Que maravilha são aquelas paradas pride onde vemos que somos tantos e tão diferentes, que o mundo é maior quando vivemos conforme a nossa vontade e não tentamos caber em caixas quadradas. Não somos todos quadrados, felizmente.

Li algures uma ideia muito importante, a de que muitas pessoas têm convicções fortes sobre o que um homem e uma mulher devem ser. Não são transexuais, não são intersexuais, mas acham-se na posição de falar sobre quem o é, sobre o que é um homem, o que é uma mulher. Eu não sou transexual, calo-me. Pois talvez ajude, dizia essa ideia, “pensar que a nossa interpretação da realidade, cristalizada e reforçada pela língua, é sempre um modelo e que todos os modelos são simplificações”. Como dizia o Bruno Nogueira no “Último a sair”, “o mundo é bué cenas”. Portanto, se vocês não são lésbicas, gays, bissexuais, transexuais, intersexuais, queer, assexuais…calem-se, por favor. Que a vossa voz seja apenas a da empatia e deixem lá as determinações para quem tem a legitimidade de as definir, como vocês têm de se definir a vocês próprios. Se for para falar, que seja pela defesa, pela empatia, pela luta pelos direitos.

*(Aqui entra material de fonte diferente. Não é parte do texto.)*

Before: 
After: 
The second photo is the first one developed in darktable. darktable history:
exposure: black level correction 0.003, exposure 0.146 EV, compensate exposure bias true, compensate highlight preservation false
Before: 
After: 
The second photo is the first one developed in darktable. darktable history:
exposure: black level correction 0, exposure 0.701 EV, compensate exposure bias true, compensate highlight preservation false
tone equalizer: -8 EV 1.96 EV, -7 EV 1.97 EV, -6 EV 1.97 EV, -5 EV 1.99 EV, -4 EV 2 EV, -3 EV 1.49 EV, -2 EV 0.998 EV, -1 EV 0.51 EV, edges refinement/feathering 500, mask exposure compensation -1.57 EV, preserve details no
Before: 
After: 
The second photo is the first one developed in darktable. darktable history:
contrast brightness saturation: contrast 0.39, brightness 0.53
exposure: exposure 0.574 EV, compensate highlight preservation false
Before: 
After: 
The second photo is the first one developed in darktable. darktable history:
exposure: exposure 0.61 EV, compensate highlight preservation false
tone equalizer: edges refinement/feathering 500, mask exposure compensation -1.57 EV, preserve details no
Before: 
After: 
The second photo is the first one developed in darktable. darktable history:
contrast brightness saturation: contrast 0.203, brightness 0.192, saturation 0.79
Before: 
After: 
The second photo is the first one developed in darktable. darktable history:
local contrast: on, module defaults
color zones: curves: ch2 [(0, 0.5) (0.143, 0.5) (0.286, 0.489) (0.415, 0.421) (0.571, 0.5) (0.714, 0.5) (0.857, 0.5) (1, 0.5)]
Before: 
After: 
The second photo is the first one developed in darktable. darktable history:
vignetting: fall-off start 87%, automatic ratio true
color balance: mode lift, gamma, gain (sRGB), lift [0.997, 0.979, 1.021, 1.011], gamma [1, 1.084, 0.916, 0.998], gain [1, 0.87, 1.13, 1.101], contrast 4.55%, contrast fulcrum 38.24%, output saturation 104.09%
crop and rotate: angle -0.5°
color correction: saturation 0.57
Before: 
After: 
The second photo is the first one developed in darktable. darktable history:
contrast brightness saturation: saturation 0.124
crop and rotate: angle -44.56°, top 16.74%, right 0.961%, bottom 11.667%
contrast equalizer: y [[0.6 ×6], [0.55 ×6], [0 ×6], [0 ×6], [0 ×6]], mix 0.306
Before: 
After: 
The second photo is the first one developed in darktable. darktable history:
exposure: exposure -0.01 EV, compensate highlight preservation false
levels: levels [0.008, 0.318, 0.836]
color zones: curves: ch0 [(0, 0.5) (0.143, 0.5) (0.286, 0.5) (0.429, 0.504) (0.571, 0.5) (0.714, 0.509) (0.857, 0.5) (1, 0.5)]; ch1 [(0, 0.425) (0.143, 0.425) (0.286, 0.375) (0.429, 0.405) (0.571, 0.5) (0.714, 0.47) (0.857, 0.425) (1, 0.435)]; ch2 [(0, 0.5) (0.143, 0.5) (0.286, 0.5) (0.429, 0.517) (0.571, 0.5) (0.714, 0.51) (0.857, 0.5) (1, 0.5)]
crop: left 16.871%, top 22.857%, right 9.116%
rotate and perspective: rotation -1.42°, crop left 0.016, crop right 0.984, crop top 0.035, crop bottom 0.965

Por fim, se alguém LGBTQIA+ quiser usar a sua própria voz, ofereço o meu espaço aqui. E ofereço o meu silêncio perante a minha ignorância e indignação pela falta de necessidade geral em determinar a vida dos outros. Ofereço a minha vontade de incluir sempre cada vez mais, de usar as palavras que escolherem. Por um mundo “mais” tudo e com todos.